*Exercise*. Please return all of the entries below exactly as they are written.

*Material shown*.
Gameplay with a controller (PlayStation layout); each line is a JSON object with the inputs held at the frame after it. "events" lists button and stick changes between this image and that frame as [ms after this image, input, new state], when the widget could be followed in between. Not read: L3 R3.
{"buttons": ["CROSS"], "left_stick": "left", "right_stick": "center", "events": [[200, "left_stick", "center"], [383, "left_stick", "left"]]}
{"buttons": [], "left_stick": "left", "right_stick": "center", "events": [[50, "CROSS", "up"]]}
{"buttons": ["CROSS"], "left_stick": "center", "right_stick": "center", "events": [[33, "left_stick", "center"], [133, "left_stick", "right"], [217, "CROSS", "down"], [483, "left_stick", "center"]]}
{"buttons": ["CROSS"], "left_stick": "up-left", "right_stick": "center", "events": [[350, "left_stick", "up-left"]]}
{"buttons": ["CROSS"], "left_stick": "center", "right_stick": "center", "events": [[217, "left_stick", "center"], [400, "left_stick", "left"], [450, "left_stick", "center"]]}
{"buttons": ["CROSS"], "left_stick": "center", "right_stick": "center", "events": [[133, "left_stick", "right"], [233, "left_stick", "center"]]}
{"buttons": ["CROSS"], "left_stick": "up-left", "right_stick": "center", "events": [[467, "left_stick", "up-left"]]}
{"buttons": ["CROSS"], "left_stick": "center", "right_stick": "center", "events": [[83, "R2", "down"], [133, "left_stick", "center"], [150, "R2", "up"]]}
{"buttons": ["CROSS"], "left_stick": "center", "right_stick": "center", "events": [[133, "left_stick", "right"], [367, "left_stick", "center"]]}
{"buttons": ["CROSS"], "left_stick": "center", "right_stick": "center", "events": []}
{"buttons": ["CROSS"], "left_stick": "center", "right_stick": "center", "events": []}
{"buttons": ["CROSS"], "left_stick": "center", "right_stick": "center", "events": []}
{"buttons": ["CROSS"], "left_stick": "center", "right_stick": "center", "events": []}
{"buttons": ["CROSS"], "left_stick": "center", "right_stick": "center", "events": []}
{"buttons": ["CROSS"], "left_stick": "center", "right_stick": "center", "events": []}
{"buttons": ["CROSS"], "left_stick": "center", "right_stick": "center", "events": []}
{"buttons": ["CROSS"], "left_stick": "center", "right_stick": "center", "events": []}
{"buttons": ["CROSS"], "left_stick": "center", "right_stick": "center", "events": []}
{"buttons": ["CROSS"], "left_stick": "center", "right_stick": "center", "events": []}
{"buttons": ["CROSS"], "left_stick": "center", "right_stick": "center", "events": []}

*Task response*.
Gameplay with a controller (PlayStation layout); each line is a JSON object with the inputs held at the frame after it. "events" lists button and stick changes between this image and that frame as [ms after this image, input, new state], when the widget could be followed in between. Not read: L3 R3.
{"buttons": ["CROSS"], "left_stick": "left", "right_stick": "center", "events": [[200, "left_stick", "center"], [383, "left_stick", "left"]]}
{"buttons": [], "left_stick": "left", "right_stick": "center", "events": [[50, "CROSS", "up"]]}
{"buttons": ["CROSS"], "left_stick": "center", "right_stick": "center", "events": [[33, "left_stick", "center"], [133, "left_stick", "right"], [217, "CROSS", "down"], [483, "left_stick", "center"]]}
{"buttons": ["CROSS"], "left_stick": "up-left", "right_stick": "center", "events": [[350, "left_stick", "up-left"]]}
{"buttons": ["CROSS"], "left_stick": "center", "right_stick": "center", "events": [[217, "left_stick", "center"], [400, "left_stick", "left"], [450, "left_stick", "center"]]}
{"buttons": ["CROSS"], "left_stick": "center", "right_stick": "center", "events": [[133, "left_stick", "right"], [233, "left_stick", "center"]]}
{"buttons": ["CROSS"], "left_stick": "up-left", "right_stick": "center", "events": [[467, "left_stick", "up-left"]]}
{"buttons": ["CROSS"], "left_stick": "center", "right_stick": "center", "events": [[83, "R2", "down"], [133, "left_stick", "center"], [150, "R2", "up"]]}
{"buttons": ["CROSS"], "left_stick": "center", "right_stick": "center", "events": [[133, "left_stick", "right"], [367, "left_stick", "center"]]}
{"buttons": ["CROSS"], "left_stick": "center", "right_stick": "center", "events": []}
{"buttons": ["CROSS"], "left_stick": "center", "right_stick": "center", "events": []}
{"buttons": ["CROSS"], "left_stick": "center", "right_stick": "center", "events": []}
{"buttons": ["CROSS"], "left_stick": "center", "right_stick": "center", "events": []}
{"buttons": ["CROSS"], "left_stick": "center", "right_stick": "center", "events": []}
{"buttons": ["CROSS"], "left_stick": "center", "right_stick": "center", "events": []}
{"buttons": ["CROSS"], "left_stick": "center", "right_stick": "center", "events": []}
{"buttons": ["CROSS"], "left_stick": "center", "right_stick": "center", "events": []}
{"buttons": ["CROSS"], "left_stick": "center", "right_stick": "center", "events": []}
{"buttons": ["CROSS"], "left_stick": "center", "right_stick": "center", "events": []}
{"buttons": ["CROSS"], "left_stick": "center", "right_stick": "center", "events": []}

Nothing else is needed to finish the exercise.